=== What to produce ===
Pick out each line of the records that contains the word "than", and copy it. Case matters.

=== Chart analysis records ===

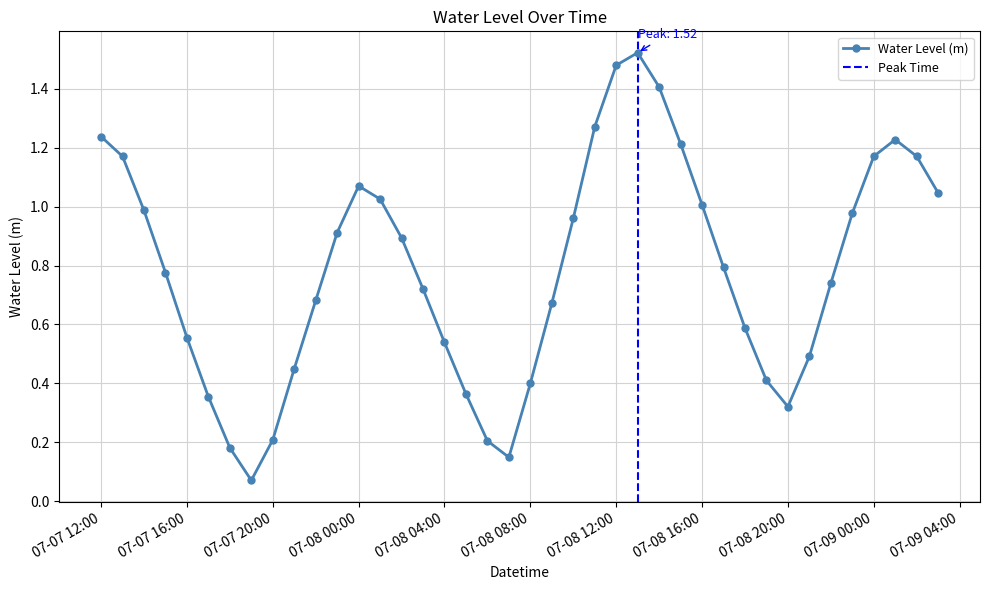

What is the change in value from 2024-07-08 09:00:00 to 2024-07-08 10:00:00?

+0.3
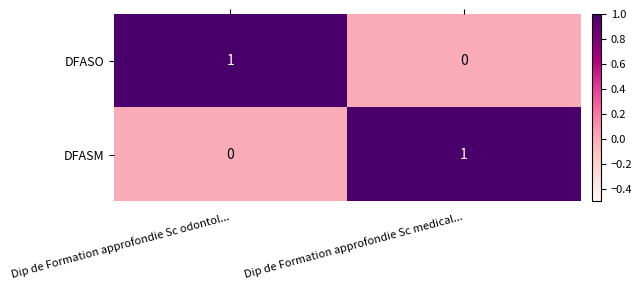

The DFASM series shows 1 at Dip de Formation approfondie Sc odontol.... True or false?

False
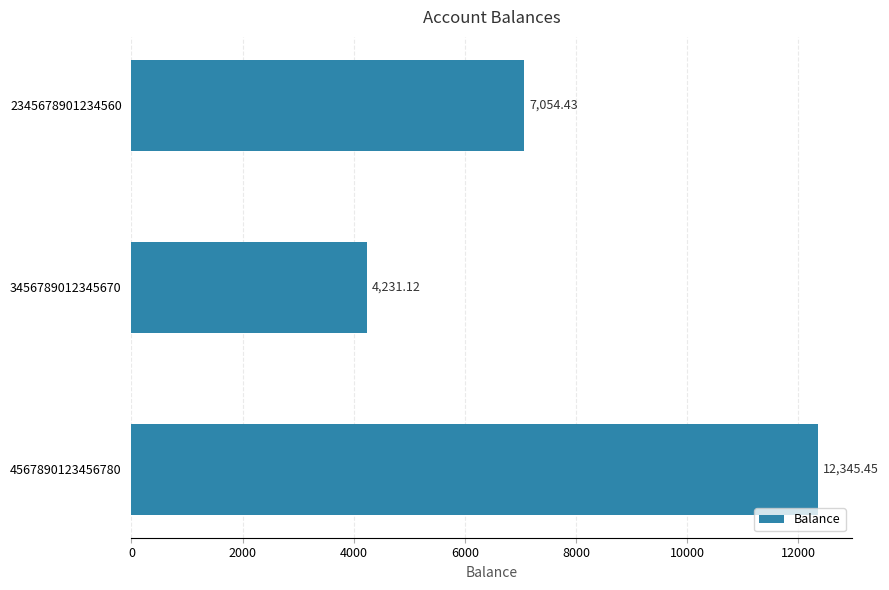

How many data points are less than 7054?

1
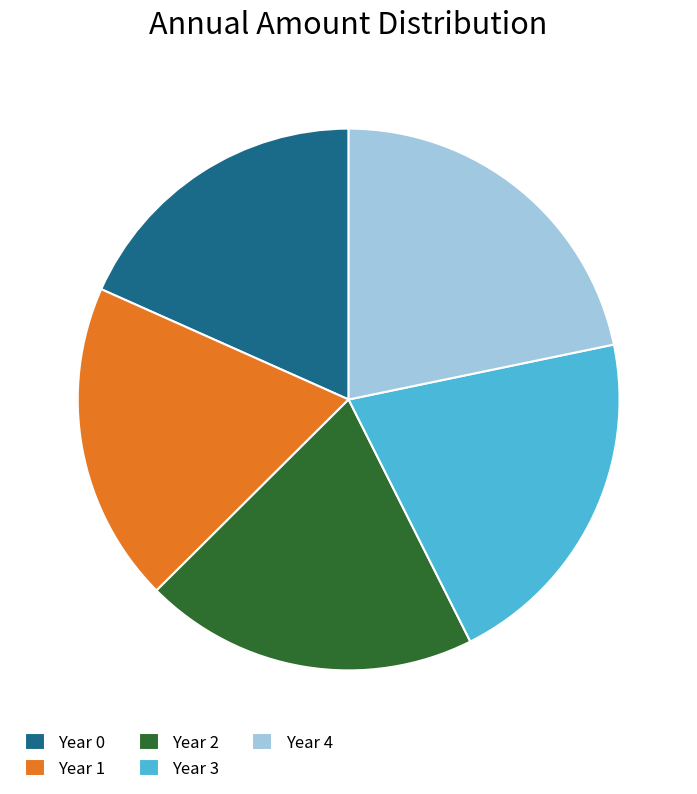

Is Year 2 the majority of the pie?

No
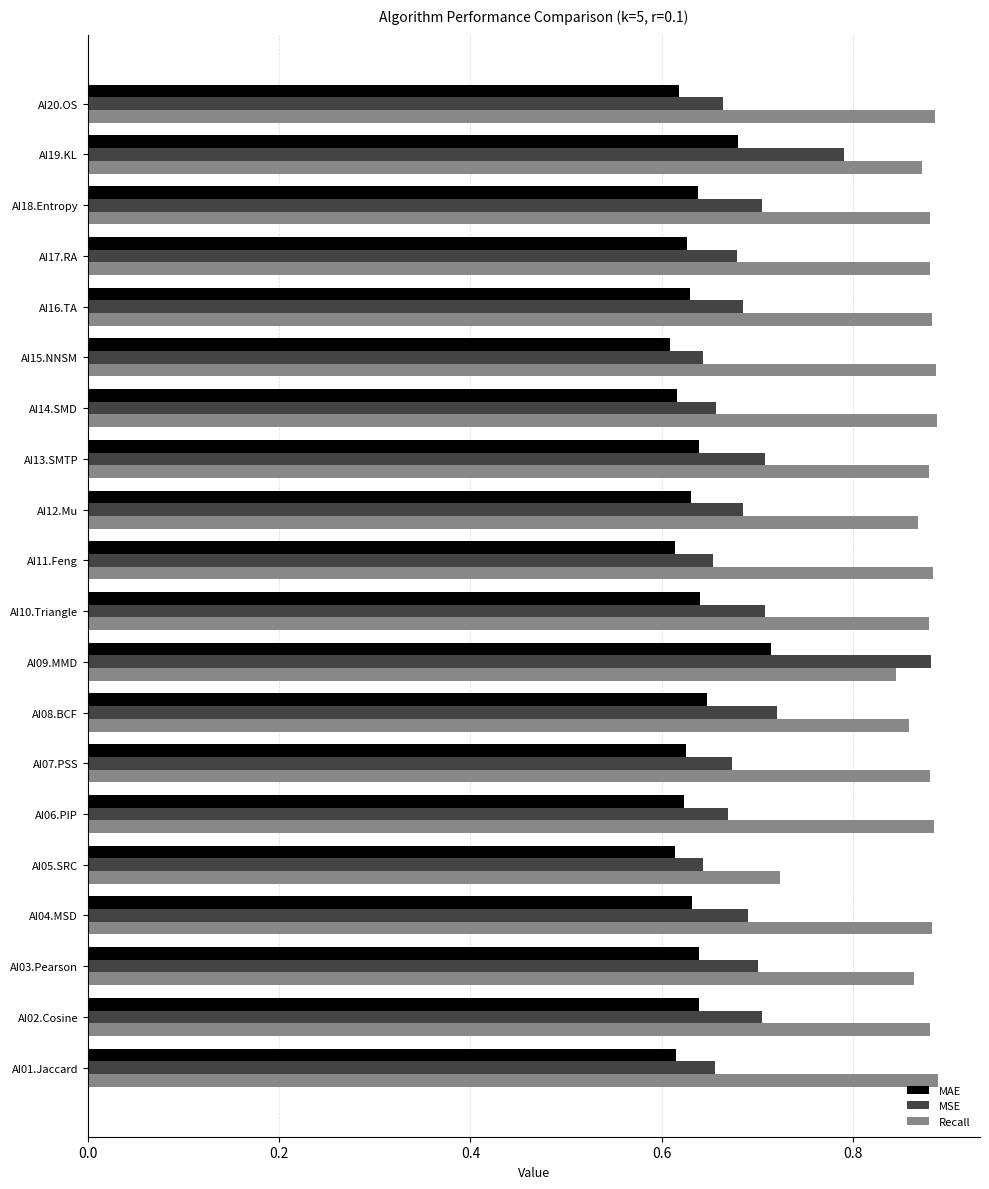

Which series has the largest range (max minus min)?

MSE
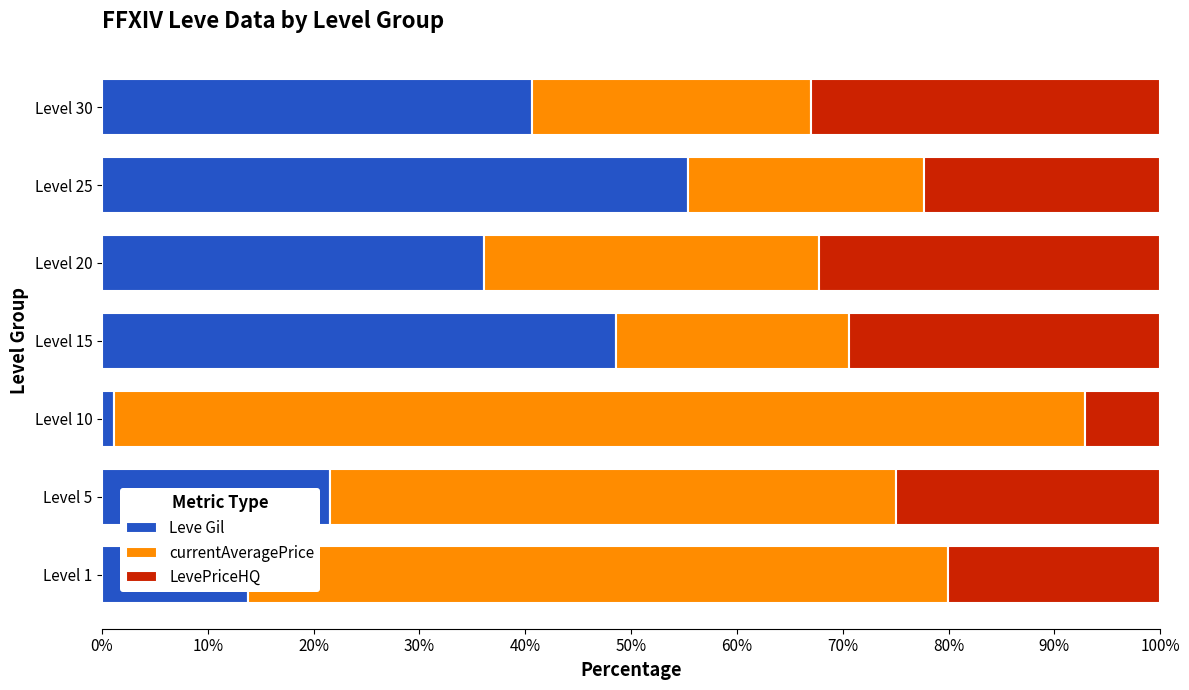

The Leve Gil series shows 21.5 at Level 5. True or false?

True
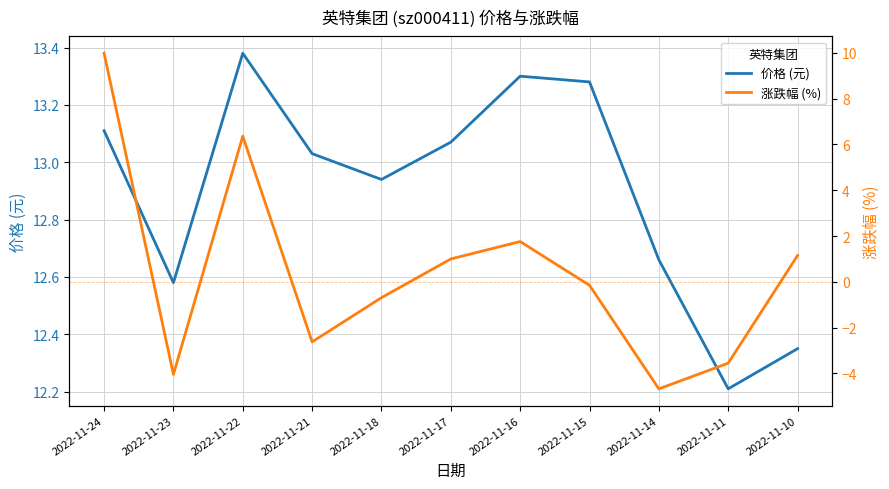

Where does the 价格 (元) series first go above 13?

2022-11-24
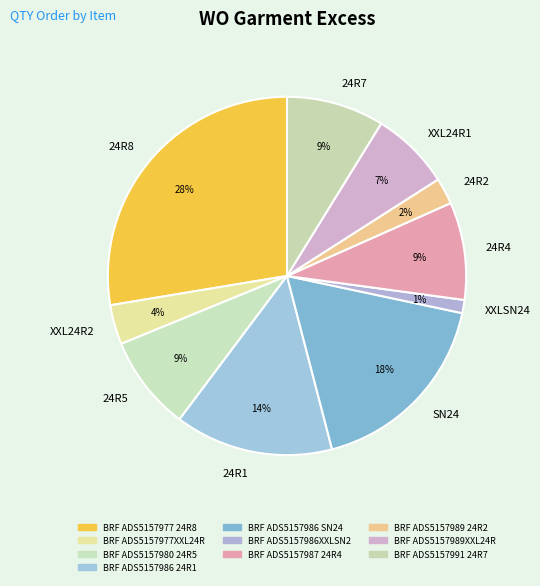

Do XXL24R1 and 24R8 together represent more than half of the pie?

No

=== Result below ===
How many data points are less than 7054?
Do XXL24R1 and 24R8 together represent more than half of the pie?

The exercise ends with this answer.